Your task: Beginning with the line that contains "- **Memory Tests**: 20+ test cases", output each line below exactly through the last one, both included, and nothing else.

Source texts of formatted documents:
========================

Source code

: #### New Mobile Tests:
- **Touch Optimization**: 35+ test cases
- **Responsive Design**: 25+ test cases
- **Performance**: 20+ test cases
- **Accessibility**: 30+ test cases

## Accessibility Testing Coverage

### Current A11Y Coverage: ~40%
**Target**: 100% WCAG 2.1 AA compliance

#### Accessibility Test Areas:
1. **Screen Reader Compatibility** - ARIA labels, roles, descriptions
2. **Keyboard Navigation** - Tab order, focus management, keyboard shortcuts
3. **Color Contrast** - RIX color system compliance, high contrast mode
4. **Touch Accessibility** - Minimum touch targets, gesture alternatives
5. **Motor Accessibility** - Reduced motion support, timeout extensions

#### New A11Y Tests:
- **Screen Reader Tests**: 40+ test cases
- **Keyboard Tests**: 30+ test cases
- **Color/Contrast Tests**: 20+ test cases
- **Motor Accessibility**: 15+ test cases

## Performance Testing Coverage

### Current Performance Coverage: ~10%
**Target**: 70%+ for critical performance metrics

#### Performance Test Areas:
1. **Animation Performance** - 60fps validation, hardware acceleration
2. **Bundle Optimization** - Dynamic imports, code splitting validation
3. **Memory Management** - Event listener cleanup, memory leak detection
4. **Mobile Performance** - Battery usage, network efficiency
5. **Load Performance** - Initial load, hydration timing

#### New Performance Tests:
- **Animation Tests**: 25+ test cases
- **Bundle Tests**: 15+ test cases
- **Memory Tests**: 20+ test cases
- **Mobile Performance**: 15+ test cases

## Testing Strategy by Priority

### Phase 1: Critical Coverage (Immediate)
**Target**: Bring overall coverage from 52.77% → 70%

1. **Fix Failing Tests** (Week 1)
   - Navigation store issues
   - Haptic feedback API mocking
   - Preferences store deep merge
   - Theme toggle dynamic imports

========================

Exercise output:
- **Memory Tests**: 20+ test cases
- **Mobile Performance**: 15+ test cases

## Testing Strategy by Priority

### Phase 1: Critical Coverage (Immediate)
**Target**: Bring overall coverage from 52.77% → 70%

1. **Fix Failing Tests** (Week 1)
   - Navigation store issues
   - Haptic feedback API mocking
   - Preferences store deep merge
   - Theme toggle dynamic imports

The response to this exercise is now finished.